A Polícia Federal (PF) realizou ontem operação contra três
grupos suspeitos de desviar R$ 5,7 bilhões da Receita Federal. Segundo a PF, o
prejuízo pode chegar a R$ 19 bilhões. Dentre os investigados pelo órgão está um
cearense com participação no Conselho de Administração de Recursos Fiscais
(Carf) do Ministério da Fazenda, em Brasília, onde o esquema ocorria. Ele tem
residência em Juazeiro do Norte, no bairro Lagoa seca, considerado região nobre
do município, conforme O POVO apurou. O escândalo revelado pela operação pode
se tornar maior que a Lava Jato, que movimentou R$ 10 bilhões.
Para descobrir se o cearense está envolvido, dezessete
agentes da PF e dois da RF cumpriram mandado de busca e apreensão na residência
do investigado. Foram recolhidos computadores, notebooks, HD externo e
documentos. O caso está em sigilo de Justiça e o nome do suspeito não foi
revelado.
O Carf é órgão do Ministério da Fazenda que realiza
julgamento de recursos administrativos de autuação promovidos pela Receita. O
esquema envolvia servidores da própria Receita, nomeados como conselheiros do
órgão, cargo que exercem por três anos. Também escritórios de consultoria,
assessoria e advocacia. O objetivo da corrupção era anular ou diminuir o valor
das multas aplicadas pela Receita em troca de propina de até 10% do valor das
autuações.
Segundo a PF, os envolvidos repassavam informações
privilegiadas para os escritórios para captar clientes e oferecer facilidades
no órgão da Receita. Eles devem responder por crime de advocacia administrativa
fazendária, tráfico de influência, corrupção passiva e ativa, associação
criminosa, organização criminosa e lavagem de dinheiro. As penas somadas podem
chegar a mais de 50 anos de prisão.
“Nós percebemos que havia uma questão endêmica para fazer o
patrocínio de interesses privados se utilizando de servidores públicos”, disse
Marlon Oliveira Cajado, coordenador da Operação Zelotes. “Eles usavam a
consultoria que tinham para lavar o dinheiro de alguma forma e depois sacavam e
faziam a distribuição dos valores que tinham obtido”. A corregedora-geral do
Ministério da Fazenda, Fabiana Lima, afirmou que vai pedir a nulidade das ações
onde foram encontradas irregularidades.
Foram expedidos 41 mandados de busca e apreensão em Brasília,
São Paulo e Juazeiro do Norte, que são cumpridos por 180 policiais federais e
mais 55 fiscais da RF. As investigações iniciaram no final de 2013, quando foi
percebida a manipulação de funcionários nos resultados de julgamentos das
multas junto ao Carf.
Há indícios de que os casos ocorrem desde 2005 e nove
ex-conselheiros e um atual estão entre os suspeitos de participar do esquema.

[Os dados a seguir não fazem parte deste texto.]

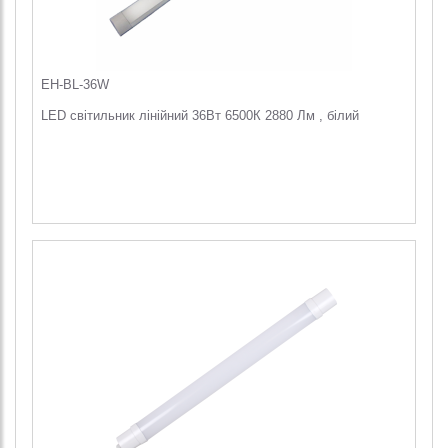
EH-BL-36W
LED світильник лінійний 36Вт 6500К 2880 Лм , білий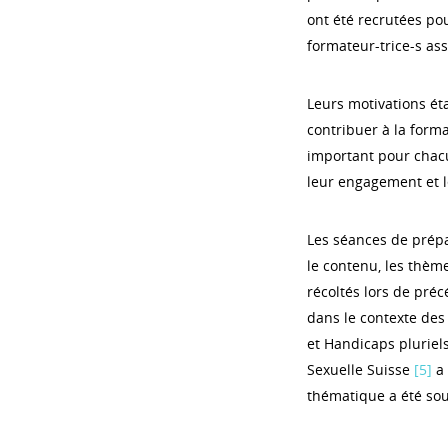
ont été recrutées pou
formateur-trice-s ass
Leurs motivations éta
contribuer à la forma
important pour chacun
leur engagement et l
Les séances de prépa
le contenu, les thème
récoltés lors de pré
dans le contexte des 
et Handicaps pluriel
Sexuelle Suisse
[5]
a 
thématique a été sou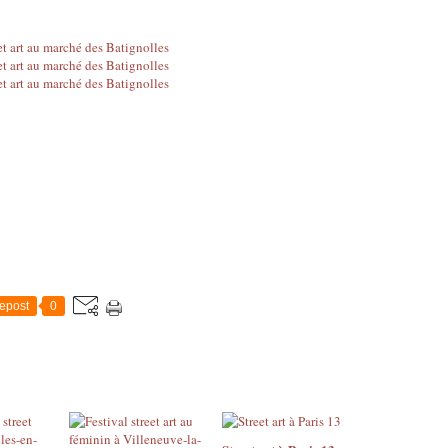
epost
0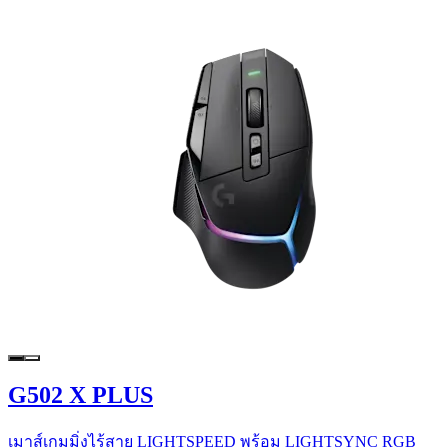
G502 X PLUS
เมาส์เกมมิ่งไร้สาย LIGHTSPEED พร้อม LIGHTSYNC RGB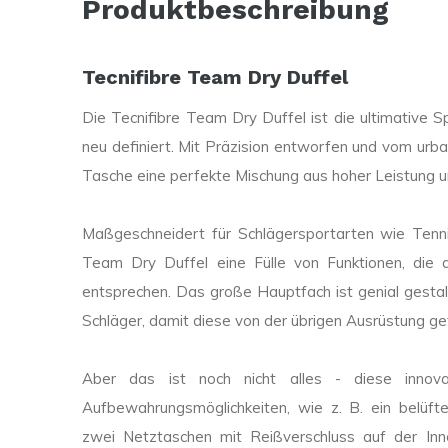
Produktbeschreibung
Tecnifibre Team Dry Duffel
Die Tecnifibre Team Dry Duffel ist die ultimative Sp
neu definiert. Mit Präzision entworfen und vom urban
Tasche eine perfekte Mischung aus hoher Leistung u
Maßgeschneidert für Schlägersportarten wie Tenni
Team Dry Duffel eine Fülle von Funktionen, die d
entsprechen. Das große Hauptfach ist genial gestalt
Schläger, damit diese von der übrigen Ausrüstung ge
Aber das ist noch nicht alles - diese innov
Aufbewahrungsmöglichkeiten, wie z. B. ein belüftet
zwei Netztaschen mit Reißverschluss auf der Inn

Pelo menos 70 empresas dos ramos bancário, siderúrgico, automobilístico e da
construção civil participaram da fraude.
Frederico de Carvalho, procurador da República e chefe do
Núcleo de Combate à Corrupção, explica que os conselheiros do Carf vêm de todo
o Brasil e são indicados pelas Confederações de Comércio, Transporte e
Indústria. “A Polícia (Federal) suspeitou de servidores se encontrando com
advogados das empresas e a investigação surgiu”, diz. “Ao contrário da Operação
Lava Jato, o juiz decretou sigilo da Zelotes. Eu acho que a sociedade merece
saber o que está sendo investigado”, disse ao O POVO.
O que é Carf
Carf julga processos na esfera administrativa, em que
contribuintes questionam a cobrança de tributos. É um colegiado paritário
formado por funcionários do Ministério da Fazenda e por representantes da
sociedade, como advogados. Ele é composto por três seções de julgamento, cada
uma especializada em um grupo de tributos.
Saiba mais
Para se ter uma ideia do que representam os R$ 19 bilhões
estimados em prejuízo aos cofres públicos, o valor é quase o mesmo destinado ao
programa Minha Casa, Minha Vida neste ano (R$ 19,3 bilhões). O orçamento do
Governo do Estado do Ceará para todo o ano de 2015 é de R$ 23,6 bilhões. Ao
programa Bolsa Família, o Governo Federal prevê R$ 27,1 bilhões. Os desvios da
operação Lava Jato são estimados em R$ 10 bilhões.
O termo Zelotes, tem como significado o falso zelo ou cuidado
fingido. Refere-se a alguns conselheiros julgadores que não estariam atuando
com o zelo e a imparcialidade necessários.